This article is an opinion.
It isn’t news that the current voting process nationwide is under fire.
After the Nov. 3 General Election, it’s all we’ve talked about.
In the wake of alleged fraud accusations, some people are clamoring to do away with early voting and absentee/mail-in voting and revert back to in-person, Election Day voting only.
From different corners of the country, I’ve read about rumblings for the voting process to take place all online but, if we’re being serious, that will never happen. If you think the amount of fraud claims are bad now, online would be worse.
I’m not sure how I feel about reverting back to the traditional way of voting.

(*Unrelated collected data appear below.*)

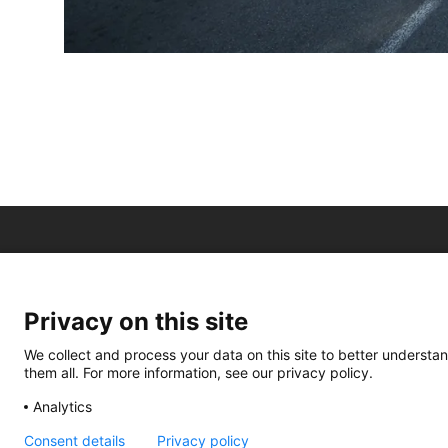
Privacy on this site
We collect and process your data on this site to better understan
them all. For more information, see our privacy policy.
Analytics
Consent details
Privacy policy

I think allowing early voting and absentee/mail-in voting are great options to allow everyone an equal opportunity to vote and cut down wati times, but I think it increases the opportunity for illegal ballots to be cast. However, doing away with those won’t fix all of the wrongdoing in our elections either. There’s likely been some type of voter fraud or illegal activity happening in every election since our nation’s inception.
While our state’s legislators are calling for a special session to address voting issues, major election procedural changes — outside of potentially adding a photo ID component to absentee voting — are highly unlikely.
As the Senate runoffs approach and the news of Newton County expanding its list of early voting locations, I can’t help but draw comparisons between my new home in Georgia and my former home in Alabama.
I’ve been here about six months now, but the concept of early voting still seems surreal. In Alabama, unless you cast an absentee ballot by mail, you don’t vote early. You vote on Election Day and that’s that.
Early voting is something I imagine Alabama introducing in the future. It would be useful in larger cities, but it won’t be needed where I grew up.
I’ll never forget times as a child when my mom would go by to vote on our way to school. Our polling location was at the Mt. Hebron Volunteer Fire Department, and still is today. We’d roll up and park, and I’d have to sit in the car while she voted. There was hardly ever a wait. In fact, I doubt many more than 200 people have ever turned out to vote in that area.
I’ll never forget when I cast my first ballot in the 2012 elections. As my mother did, I went to vote early in the morning before my classes began at Snead State Community College.
I had expectations for voting. I thought it was supposed to be something you take so seriously that nobody would be talking. It would be as if you were taking the SAT and needed to score a 1200 or else the opposing party would win it all.
When I walked in, I expected to see these big voting machines like the ones I had seen on the news, but I saw none. Instead there were maybe half a dozen round tables with three chairs around each one and several pens scattered on top — kind of gross in hindsight. Thanks, COVID.
There were also no dividers for privacy or anything of the sort. The poll workers asked for my license, made me write my signature by my name printed in what looked like a teacher’s roll book and then gave me a paper ballot to fill out. They told me to go have a seat, fill out the ballot and then give it to the poll worker standing beside the ballot counter.
When I sat down, I immediately recognized two or three people that came in after me. That’s when voting quickly became a social event.
A family friend sat down next to me with his ballot and we carried on a conversation, all while I was trying to make my presidential pick. To be honest, there was a point where I nearly forgot I was supposed to be voting, not socilizing. And when I realized how close he was sitting next to me, I felt like I needed to cover up my ballot, or else it would’ve been deemed cheating.
After my lovely wife, Kelly, and I moved to the Nixon Chapel area, just a few miles away from Mt. Hebron, the voting process was the exact same. No machines and no wait. Only paper ballots, round tables with a plethora of pens and a little small town conversation.
Yeah. Voting in Alabama for me was quite different from how we vote here in Newton County, and that’s OK, as long as everyone is given the opportunity to exercise their right to vote.